■ DATASET EXTRACT ■
──────────
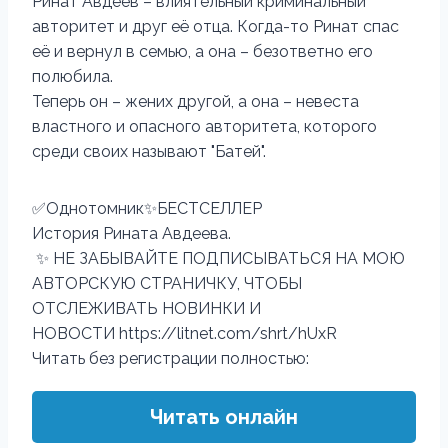
Ринат Авдеев – влиятельный криминальный
авторитет и друг её отца. Когда-то Ринат спас
её и вернул в семью, а она – безответно его
полюбила.
Теперь он – жених другой, а она – невеста
властного и опасного авторитета, которого
среди своих называют "Батей".
✅Однотомник✨БЕСТСЕЛЛЕР
История Рината Авдеева.
✨ НЕ ЗАБЫВАЙТЕ ПОДПИСЫВАТЬСЯ НА МОЮ
АВТОРСКУЮ СТРАНИЧКУ, ЧТОБЫ
ОТСЛЕЖИВАТЬ НОВИНКИ И
НОВОСТИ https://litnet.com/shrt/hUxR
Читать без регистрации полностью:
Читать онлайн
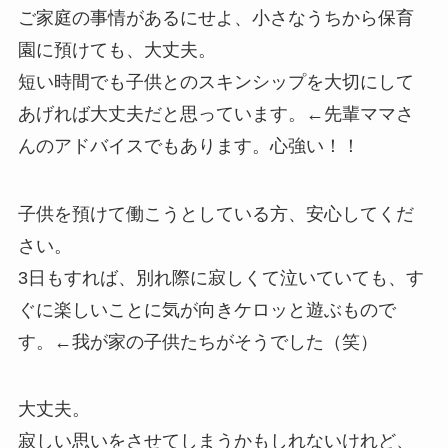
ご家庭の事情があるにせよ、小さなうちから保育
園に預けても、大丈夫。
短い時間でも子供とのスキンシップを大切にして
あげれば大丈夫だと思っています。←先輩ママさ
んのアドバイスでもあります。心強い！！
子供を預けて働こうとしている方、安心してくだ
さい。
3日もすれば、別れ際に寂しくて泣いていても、す
ぐに楽しいことに気が向きケロッと遊ぶもので
す。←我が家の子供たちがそうでした（笑）
大丈夫。
寂しい思いをさせてしまうかもしれないけれど、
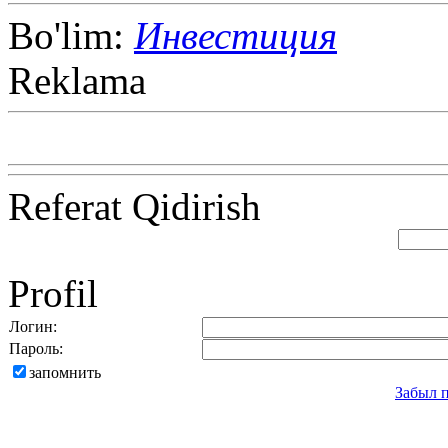
Bo'lim:
Инвестиция
Reklama
Referat Qidirish
Profil
Логин:
Пароль:
запомнить
Забыл 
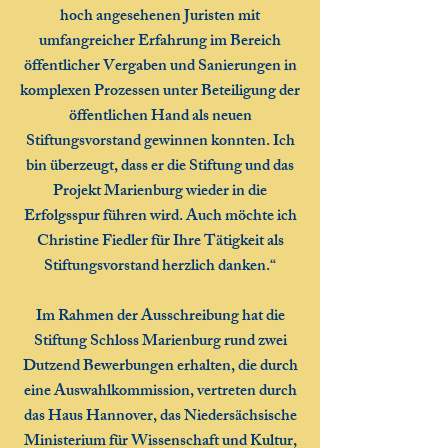
hoch angesehenen Juristen mit
umfangreicher Erfahrung im Bereich
öffentlicher Vergaben und Sanierungen in
komplexen Prozessen unter Beteiligung der
öffentlichen Hand als neuen
Stiftungsvorstand gewinnen konnten. Ich
bin überzeugt, dass er die Stiftung und das
Projekt Marienburg wieder in die
Erfolgsspur führen wird. Auch möchte ich
Christine Fiedler für Ihre Tätigkeit als
Stiftungsvorstand herzlich danken.“
Im Rahmen der Ausschreibung hat die
Stiftung Schloss Marienburg rund zwei
Dutzend Bewerbungen erhalten, die durch
eine Auswahlkommission, vertreten durch
das Haus Hannover, das Niedersächsische
Ministerium für Wissenschaft und Kultur,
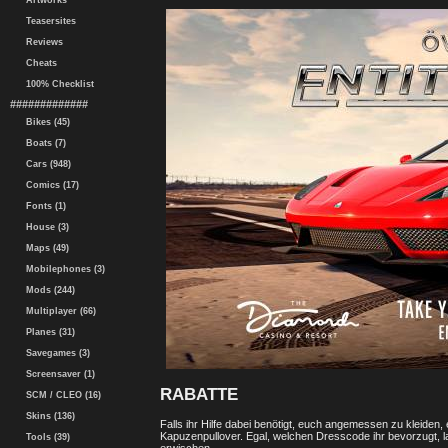
Artworks
Teasersites
Reviews
Cheats
100% Checklist
#############
Bikes (45)
Boats (7)
Cars (948)
Comics (17)
Fonts (1)
House (3)
Maps (49)
Mobilephones (3)
Mods (244)
Multiplayer (66)
Planes (31)
Savegames (3)
Screensaver (1)
RABATTE
SCM / CLEO (16)
Skins (136)
Falls ihr Hilfe dabei benötigt, euch angemessen zu kleiden, 
Kapuzenpullover. Egal, welchen Dresscode ihr bevorzugt, la
Tools (39)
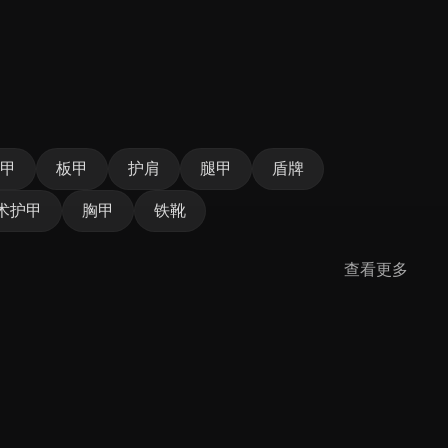
甲
板甲
护肩
腿甲
盾牌
术护甲
胸甲
铁靴
查看更多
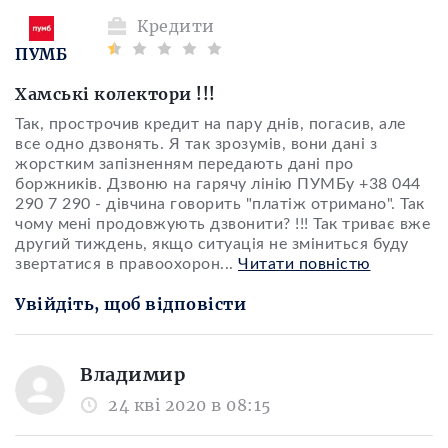
Кредити
ПУМБ
Хамські колектори !!!
Так, прострочив кредит на пару днів, погасив, але
все одно дзвонять. Я так зрозумів, вони дані з
жорстким запізненням передають дані про
боржників. Дзвоню на гарячу лінію ПУМБу +38 044
290 7 290 - дівчина говорить "платіж отримано". Так
чому мені продовжують дзвонити? !!! Так триває вже
другий тиждень, якщо ситуація не зміниться буду
звертатися в правоохорон
...
Читати повністю
Увійдіть, щоб відповісти
Владимир
24 кві 2020 в 08:15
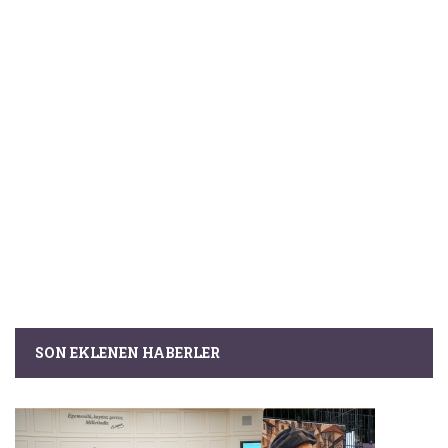
SON EKLENEN HABERLER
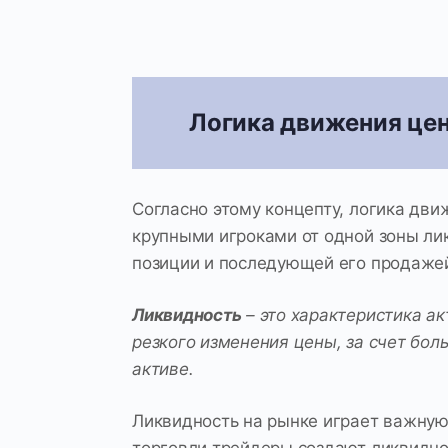
Логика движения цен
Согласно этому концепту, логика дви
крупными игроками от одной зоны ли
позиции и последующей его продажей
Ликвидность
– это характеристика ак
резкого изменения цены, за счет бол
активе.
Ликвидность на рынке играет важную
──────────
■ TASK ■
Print out the whole of the material word for word, without pictures.

■ YOUR SOLUTION ■
Ринат Авдеев – влиятельный криминальный
авторитет и друг её отца. Когда-то Ринат спас
её и вернул в семью, а она – безответно его
полюбила.
Теперь он – жених другой, а она – невеста
властного и опасного авторитета, которого
среди своих называют "Батей".
✅Однотомник✨БЕСТСЕЛЛЕР
История Рината Авдеева.
✨ НЕ ЗАБЫВАЙТЕ ПОДПИСЫВАТЬСЯ НА МОЮ
АВТОРСКУЮ СТРАНИЧКУ, ЧТОБЫ
ОТСЛЕЖИВАТЬ НОВИНКИ И
НОВОСТИ https://litnet.com/shrt/hUxR
Читать без регистрации полностью:
Читать онлайн
ご家庭の事情があるにせよ、小さなうちから保育
園に預けても、大丈夫。
短い時間でも子供とのスキンシップを大切にして
あげれば大丈夫だと思っています。←先輩ママさ
んのアドバイスでもあります。心強い！！
子供を預けて働こうとしている方、安心してくだ
さい。
3日もすれば、別れ際に寂しくて泣いていても、す
ぐに楽しいことに気が向きケロッと遊ぶもので
す。←我が家の子供たちがそうでした（笑）
大丈夫。
寂しい思いをさせてしまうかもしれないけれど、
Bo'lim:
Инвестиция
Reklama
Referat Qidirish
Profil
Логин:
Пароль:
запомнить
Забыл 
hoch angesehenen Juristen mit
umfangreicher Erfahrung im Bereich
öffentlicher Vergaben und Sanierungen in
komplexen Prozessen unter Beteiligung der
öffentlichen Hand als neuen
Stiftungsvorstand gewinnen konnten. Ich
bin überzeugt, dass er die Stiftung und das
Projekt Marienburg wieder in die
Erfolgsspur führen wird. Auch möchte ich
Christine Fiedler für Ihre Tätigkeit als
Stiftungsvorstand herzlich danken.“
Im Rahmen der Ausschreibung hat die
Stiftung Schloss Marienburg rund zwei
Dutzend Bewerbungen erhalten, die durch
eine Auswahlkommission, vertreten durch
das Haus Hannover, das Niedersächsische
Ministerium für Wissenschaft und Kultur,
Artworks
Teasersites
Reviews
Cheats
100% Checklist
#############
Bikes (45)
Boats (7)
Cars (948)
Comics (17)
Fonts (1)
House (3)
Maps (49)
Mobilephones (3)
Mods (244)
Multiplayer (66)
Planes (31)
Savegames (3)
Screensaver (1)
RABATTE
SCM / CLEO (16)
Skins (136)
Falls ihr Hilfe dabei benötigt, euch angemessen zu kleiden, 
Kapuzenpullover. Egal, welchen Dresscode ihr bevorzugt, la
Tools (39)
甲
板甲
护肩
腿甲
盾牌
术护甲
胸甲
铁靴
查看更多
Кредити
ПУМБ
Хамські колектори !!!
Так, прострочив кредит на пару днів, погасив, але
все одно дзвонять. Я так зрозумів, вони дані з
жорстким запізненням передають дані про
боржників. Дзвоню на гарячу лінію ПУМБу +38 044
290 7 290 - дівчина говорить "платіж отримано". Так
чому мені продовжують дзвонити? !!! Так триває вже
другий тиждень, якщо ситуація не зміниться буду
звертатися в правоохорон
...
Читати повністю
Увійдіть, щоб відповісти
Владимир
24 кві 2020 в 08:15
SON EKLENEN HABERLER
Логика движения цен
Согласно этому концепту, логика дви
крупными игроками от одной зоны ли
позиции и последующей его продажей
Ликвидность
– это характеристика ак
резкого изменения цены, за счет бол
активе.
Ликвидность на рынке играет важную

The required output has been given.